After selecting and configuring, click “Confirm” to return to the alarm template details page, and view the created alarm rules through the alarm rule list.

19.2.5.2 View the rules

You can view the list of rules included in the current template through the alarm template details page. The list information includes monitoring metrics, comparison methods, alarm thresholds, duration, importance, notification groups and operations, as shown in the following figure:

alarmrulelist

The operation item refers to the operation of a single notification rule, including update and delete, which respectively refer to the modification and deletion of a single alarm rule.

19.2.5.3 Update rules

Updating rules refers to the modification of a single alarm rule. The selection and configuration of the modification items are the same as those of creating an alarm rule, which can be referred to Creating Rules.

19.2.5.4 Delete Rule

Delete alarm rule refers to the deletion of a single alarm rule. After the rule is deleted, it is directly destroyed and the alarm rule of the monitoring index can be added again.

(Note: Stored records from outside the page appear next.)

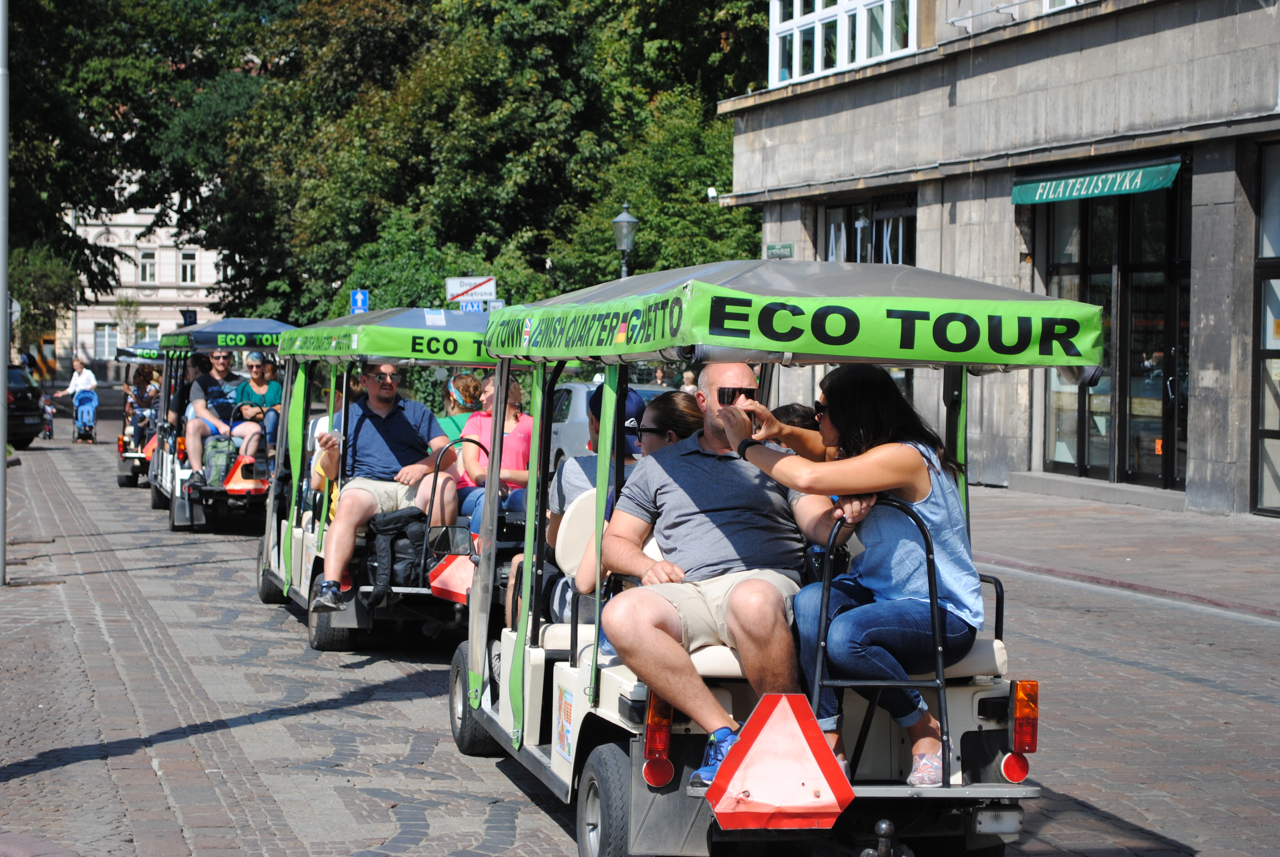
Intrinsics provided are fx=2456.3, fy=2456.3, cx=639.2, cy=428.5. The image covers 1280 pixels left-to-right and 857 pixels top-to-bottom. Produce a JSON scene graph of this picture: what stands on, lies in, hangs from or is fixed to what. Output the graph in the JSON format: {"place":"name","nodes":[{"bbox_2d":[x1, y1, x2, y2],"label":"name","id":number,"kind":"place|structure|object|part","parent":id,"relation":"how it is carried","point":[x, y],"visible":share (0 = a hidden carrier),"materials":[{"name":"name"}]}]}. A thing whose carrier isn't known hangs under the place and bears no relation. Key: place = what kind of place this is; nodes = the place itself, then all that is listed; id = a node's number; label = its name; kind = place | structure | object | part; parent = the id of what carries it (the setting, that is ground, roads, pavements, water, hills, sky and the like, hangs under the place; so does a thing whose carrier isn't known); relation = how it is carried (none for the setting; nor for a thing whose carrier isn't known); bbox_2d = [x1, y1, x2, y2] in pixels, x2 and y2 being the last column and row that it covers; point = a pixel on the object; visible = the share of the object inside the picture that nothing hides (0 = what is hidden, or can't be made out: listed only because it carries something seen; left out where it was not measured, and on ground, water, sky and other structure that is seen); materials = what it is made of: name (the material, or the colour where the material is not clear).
{"place":"outdoors","nodes":[
{"label":"outdoors","id":0,"kind":"place"},
{"bbox_2d":[57,192,227,376],"label":"white building","id":1,"kind":"structure","parent":0,"point":[116,228],"materials":[{"name":"stone"}]},
{"bbox_2d":[94,323,119,359],"label":"window","id":2,"kind":"structure","parent":1,"relation":"in","point":[106,331],"materials":[{"name":"white"}]},
{"bbox_2d":[137,250,157,283],"label":"window","id":3,"kind":"structure","parent":1,"relation":"in","point":[146,260],"materials":[{"name":"white glass"}]},
{"bbox_2d":[134,322,160,343],"label":"window","id":4,"kind":"structure","parent":1,"relation":"in","point":[143,336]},
{"bbox_2d":[179,251,198,283],"label":"window","id":5,"kind":"structure","parent":1,"relation":"in","point":[186,260],"materials":[{"name":"white"}]},
{"bbox_2d":[0,402,1279,856],"label":"cobblestone road","id":6,"kind":"structure","parent":0,"point":[547,825],"materials":[{"name":"grey"}]},
{"bbox_2d":[0,0,8,583],"label":"pole","id":7,"kind":"object","parent":6,"relation":"on","point":[1,453],"visible":0.99,"materials":[{"name":"grey metal"}]},
{"bbox_2d":[6,363,45,448],"label":"black car","id":8,"kind":"object","parent":6,"relation":"on","point":[26,408],"visible":0.86,"materials":[{"name":"black metal"}]},
{"bbox_2d":[40,393,56,439],"label":"child","id":9,"kind":"object","parent":6,"relation":"on","point":[48,411],"visible":0.69},
{"bbox_2d":[56,356,99,438],"label":"woman","id":10,"kind":"object","parent":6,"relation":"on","point":[94,380],"visible":0.87},
{"bbox_2d":[71,389,98,442],"label":"stroller","id":11,"kind":"object","parent":6,"relation":"on","point":[83,425],"visible":0.81,"materials":[{"name":"blue fabric"}]},
{"bbox_2d":[113,337,166,492],"label":"cart","id":12,"kind":"object","parent":6,"relation":"on","point":[121,480],"visible":0.23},
{"bbox_2d":[123,363,161,432],"label":"person","id":13,"kind":"object","parent":12,"relation":"in","point":[143,376],"visible":0.58},
{"bbox_2d":[141,319,298,535],"label":"cart","id":14,"kind":"object","parent":6,"relation":"on","point":[266,323],"visible":0.45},
{"bbox_2d":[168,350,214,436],"label":"person","id":15,"kind":"object","parent":14,"relation":"in","point":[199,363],"visible":0.38},
{"bbox_2d":[201,435,236,487],"label":"backpack","id":16,"kind":"object","parent":14,"relation":"on","point":[221,458],"visible":0.82,"materials":[{"name":"green fabric"}]},
{"bbox_2d":[184,344,259,486],"label":"man","id":17,"kind":"object","parent":14,"relation":"on","point":[216,360],"visible":0.68},
{"bbox_2d":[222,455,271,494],"label":"warning triangle","id":18,"kind":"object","parent":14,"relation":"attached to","point":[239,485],"visible":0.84,"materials":[{"name":"red plastic"}]},
{"bbox_2d":[227,349,284,466],"label":"woman","id":19,"kind":"object","parent":14,"relation":"on","point":[256,371],"visible":0.7},
{"bbox_2d":[247,309,509,654],"label":"cart","id":20,"kind":"object","parent":6,"relation":"on","point":[399,590],"visible":0.47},
{"bbox_2d":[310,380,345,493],"label":"person","id":21,"kind":"object","parent":20,"relation":"in","point":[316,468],"visible":0.12},
{"bbox_2d":[306,361,460,612],"label":"man","id":22,"kind":"object","parent":20,"relation":"on","point":[399,423],"visible":0.89},
{"bbox_2d":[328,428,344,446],"label":"cup","id":23,"kind":"object","parent":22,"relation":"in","point":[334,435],"visible":0.85,"materials":[{"name":"clear"}]},
{"bbox_2d":[363,506,429,592],"label":"backpack","id":24,"kind":"object","parent":20,"relation":"on","point":[397,548],"visible":0.83,"materials":[{"name":"black fabric"}]},
{"bbox_2d":[427,553,475,602],"label":"warning triangle","id":25,"kind":"object","parent":20,"relation":"attached to","point":[434,583],"visible":0.69,"materials":[{"name":"red plastic"}]},
{"bbox_2d":[438,371,485,447],"label":"woman","id":26,"kind":"object","parent":20,"relation":"in","point":[462,380],"visible":0.43},
{"bbox_2d":[458,372,534,530],"label":"woman","id":27,"kind":"object","parent":20,"relation":"in","point":[512,443],"visible":0.49},
{"bbox_2d":[546,379,662,473],"label":"silver car","id":28,"kind":"object","parent":6,"relation":"on","point":[572,388],"visible":0.17,"materials":[{"name":"metal"}]},
{"bbox_2d":[446,261,1074,856],"label":"cart","id":29,"kind":"object","parent":6,"relation":"on","point":[985,793],"visible":0.7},
{"label":"wheel","id":30,"kind":"part","parent":29,"relation":"part of","materials":[{"name":"black rubber"}]},
{"bbox_2d":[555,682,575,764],"label":"sticker","id":31,"kind":"object","parent":29,"relation":"attached to","point":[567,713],"visible":0.93,"materials":[{"name":"white paper"}]},
{"bbox_2d":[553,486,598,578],"label":"seat","id":32,"kind":"object","parent":29,"relation":"on","point":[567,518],"visible":0.34,"materials":[{"name":"white"}]},
{"bbox_2d":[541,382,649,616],"label":"man","id":33,"kind":"object","parent":29,"relation":"in","point":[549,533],"visible":0.22},
{"label":"wheel","id":34,"kind":"part","parent":29,"relation":"part of","materials":[{"name":"black rubber"}]},
{"bbox_2d":[642,692,673,786],"label":"tail light","id":35,"kind":"object","parent":29,"relation":"attached to","point":[660,738],"visible":0.89,"materials":[{"name":"red plastic"}]},
{"bbox_2d":[634,390,703,455],"label":"woman","id":36,"kind":"object","parent":29,"relation":"in","point":[662,416],"visible":0.32},
{"bbox_2d":[597,364,859,787],"label":"man","id":37,"kind":"object","parent":29,"relation":"on","point":[735,600],"visible":0.87},
{"bbox_2d":[717,386,756,404],"label":"sunglasses","id":38,"kind":"object","parent":37,"relation":"in","point":[732,395],"visible":0.79,"materials":[{"name":"black"}]},
{"bbox_2d":[704,691,851,829],"label":"warning sign","id":39,"kind":"object","parent":29,"relation":"attached to","point":[797,728],"visible":0.99,"materials":[{"name":"red plastic"}]},
{"bbox_2d":[770,402,819,431],"label":"person","id":40,"kind":"object","parent":29,"relation":"in","point":[787,408],"visible":0.14},
{"bbox_2d":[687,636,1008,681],"label":"seat","id":41,"kind":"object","parent":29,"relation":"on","point":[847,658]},
{"bbox_2d":[732,364,985,785],"label":"woman","id":42,"kind":"object","parent":29,"relation":"in","point":[898,545],"visible":0.85},
{"bbox_2d":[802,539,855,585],"label":"black bag","id":43,"kind":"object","parent":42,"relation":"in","point":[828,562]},
{"bbox_2d":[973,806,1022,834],"label":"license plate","id":44,"kind":"object","parent":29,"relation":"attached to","point":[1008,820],"visible":0.75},
{"bbox_2d":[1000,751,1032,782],"label":"reflector","id":45,"kind":"object","parent":29,"relation":"attached to","point":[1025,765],"visible":0.78,"materials":[{"name":"red plastic"}]},
{"bbox_2d":[1004,680,1039,778],"label":"tail light","id":46,"kind":"object","parent":29,"relation":"attached to","point":[1020,713],"visible":0.93,"materials":[{"name":"plastic"}]},
{"bbox_2d":[715,0,1279,516],"label":"stone building","id":47,"kind":"structure","parent":0,"point":[1178,33],"materials":[{"name":"grey stone"}]},
{"bbox_2d":[705,186,719,202],"label":"security camera","id":48,"kind":"object","parent":47,"relation":"attached to","point":[712,191],"visible":0.8,"materials":[{"name":"white"}]},
{"bbox_2d":[765,241,793,258],"label":"street sign","id":49,"kind":"object","parent":47,"relation":"attached to","point":[770,248],"visible":0.87,"materials":[{"name":"green metal"}]},
{"bbox_2d":[767,0,916,85],"label":"window","id":50,"kind":"structure","parent":47,"relation":"in","point":[865,46],"materials":[{"name":"white"}]},
{"bbox_2d":[816,192,915,265],"label":"window","id":51,"kind":"structure","parent":47,"relation":"in","point":[855,258],"materials":[{"name":"glass"}]},
{"bbox_2d":[1010,156,1185,205],"label":"green awning","id":52,"kind":"object","parent":47,"relation":"attached to","point":[1166,173],"visible":0.93,"materials":[{"name":"green fabric"}]},
{"bbox_2d":[1037,177,1188,489],"label":"shop window","id":53,"kind":"structure","parent":47,"relation":"in","point":[1158,268],"materials":[{"name":"glass"}]},
{"bbox_2d":[1252,140,1279,516],"label":"window","id":54,"kind":"structure","parent":47,"relation":"in","point":[1278,333],"materials":[{"name":"glass"}]},
{"bbox_2d":[966,483,1279,621],"label":"pavement","id":55,"kind":"structure","parent":0,"point":[1100,520],"materials":[{"name":"grey stone"}]},
{"label":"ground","id":56,"kind":"structure","parent":0},
{"bbox_2d":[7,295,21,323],"label":"round sign","id":57,"kind":"object","parent":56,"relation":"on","point":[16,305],"visible":0.52,"materials":[{"name":"grey metal"}]},
{"bbox_2d":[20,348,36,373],"label":"person","id":58,"kind":"object","parent":56,"relation":"on","point":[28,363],"visible":0.43},
{"bbox_2d":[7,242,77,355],"label":"tree","id":59,"kind":"object","parent":56,"relation":"on","point":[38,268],"visible":0.66,"materials":[{"name":"green plant"}]},
{"bbox_2d":[2,0,279,340],"label":"tree","id":60,"kind":"object","parent":56,"relation":"on","point":[103,8],"visible":0.69,"materials":[{"name":"green plant"}]},
{"bbox_2d":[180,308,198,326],"label":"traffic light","id":61,"kind":"object","parent":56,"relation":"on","point":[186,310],"visible":0.46,"materials":[{"name":"black"}]},
{"bbox_2d":[349,288,370,314],"label":"blue sign","id":62,"kind":"object","parent":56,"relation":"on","point":[359,298],"visible":0.62,"materials":[{"name":"blue metal"}]},
{"bbox_2d":[445,276,496,303],"label":"sign","id":63,"kind":"object","parent":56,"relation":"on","point":[449,291],"visible":0.78,"materials":[{"name":"white metal"}]},
{"bbox_2d":[458,299,486,311],"label":"blue sign","id":64,"kind":"object","parent":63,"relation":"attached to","point":[469,305],"visible":0.62,"materials":[{"name":"blue metal"}]},
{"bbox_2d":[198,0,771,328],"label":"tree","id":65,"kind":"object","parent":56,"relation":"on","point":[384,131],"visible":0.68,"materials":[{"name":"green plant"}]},
{"bbox_2d":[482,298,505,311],"label":"blue sign","id":66,"kind":"object","parent":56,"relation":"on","point":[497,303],"visible":0.38,"materials":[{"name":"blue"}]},
{"bbox_2d":[611,202,638,277],"label":"street lamp","id":67,"kind":"object","parent":56,"relation":"on","point":[627,218],"visible":0.42,"materials":[{"name":"grey metal"}]},
{"bbox_2d":[651,363,671,386],"label":"person","id":68,"kind":"object","parent":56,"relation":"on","point":[660,373],"visible":0.49},
{"bbox_2d":[679,368,697,395],"label":"person","id":69,"kind":"object","parent":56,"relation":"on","point":[690,376],"visible":0.29}
]}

19.2.6 View Bound Resources

Through the resource tags of the alarm template details, enter the alarm template resource binding management page, you can view the list and information of the bound resources, including the ID of the bound resource, template name, and template ID, as shown in the following figure:

relist

19.3 Alarm Record

The alarm record refers to all alarm records and information of the current account, and through the alarm record, the real-time historical alarm information is obtained.

alarmrecord

As shown in the above figure, the alarm record list information includes the indicator description of the alarm, the target ID, the template type, the label, the current value, the status, the importance, and the alarm time.

  • Indicator description: The resource monitoring index item that triggers the current alarm record, i.e. the data source.
  • Template Type: The resource type and resource that triggered the current alarm record.
  • Label: Data disk information displaying disk space utilization metrics.;
  • Target ID: Resource ID of the alarm template monitoring.
  • Current Value: The data value of the monitored index of the current alarm record when the alarm is triggered or recovered.
  • Status: The current status of the alarm record is divided into triggering, pending triggering, and not triggering, and the status can be filtered according to the requirements.
  • Importance Level: According to the monitoring rules, the current alarm record’s importance level is displayed, including danger, important, and general. Alarm records can be filtered according to requirements.
  • Alarm time: The specific time when the alarm rule is triggered.